Second on the byte encoding. I would keep your incoming bytes as just.. bytes and not ASCII. The old MScomm as well as the newer (terribly implemented) .NET serial controls are all geared towards true terminal comms - ASCII, linefeed, carriage return etc.. rather than raw bytes, but of course can be configured for such.
Whilst its nice to be able to use string functions, I have had to use very specific coding to get actual single byte ASCII values, rather than the standard 16-bit encoding.
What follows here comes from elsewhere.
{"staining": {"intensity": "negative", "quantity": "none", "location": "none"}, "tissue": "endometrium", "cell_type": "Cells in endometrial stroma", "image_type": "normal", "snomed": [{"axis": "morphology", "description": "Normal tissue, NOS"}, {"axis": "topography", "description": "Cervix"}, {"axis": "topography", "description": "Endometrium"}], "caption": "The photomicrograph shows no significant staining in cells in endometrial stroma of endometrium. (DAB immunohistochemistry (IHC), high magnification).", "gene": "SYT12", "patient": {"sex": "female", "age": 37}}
I believe it was.. crudely converted from C#...
s = System.Text.Encoding.GetEncoding(28591).GetChars(dataBytes.ToArray, 0, EOLlocation) 'gets all the bytes up until linefeed character
Note the dodgy number, which I got from an hour of googling.
In the embedded world ASCII is simple, but there are many forms of ASCII encoding on PC's.
As for dealing with frames and fixed-size packet data, I never relied on built in events to fire when a terminal character was found, or when a certain number of bytes has been received. This is mostly related to the newer .NET controls (3.5+) but I vaguely remember the same deal with MScomm (when I was 12 :/). It sometimes didn't fire when a certain number of bytes was received, or it did, but only returned half of what it had. Also, both versions rarely reported the correct number of bytes in its buffer: you get the number of bytes it claims it has recieved, create an array of that size and copy over, only for an exception to be thrown because in the time it took to move the data through many levels of buffers - you've received a few more bytes, and the array you created is too small.
Crude solution which might not be so great on VB6 was to set up a background worker thread on a timer. This simply, periodically grabbed all the data from the receive buffer (by seeing how many it claims were received, adding to a large array, resizing the array based on how many were actually received, then copying), and added that chunk to a byte list, which then triggered an event in the main thread to grab that, add to to the end of the main buffer, check for start/termination values and spit out packets when it found them. Effectively doing it manually because it was the only way I could get all the bytes in at > 19.2k. (seems to work at >1Mbps using USB-serial adapters). It shouldn't have to be this way, but also was less prone to hanging.
That said people still use MScomm today because for legacy apps its more reliable than the later .NET and...ahem.. Java... for serial comms.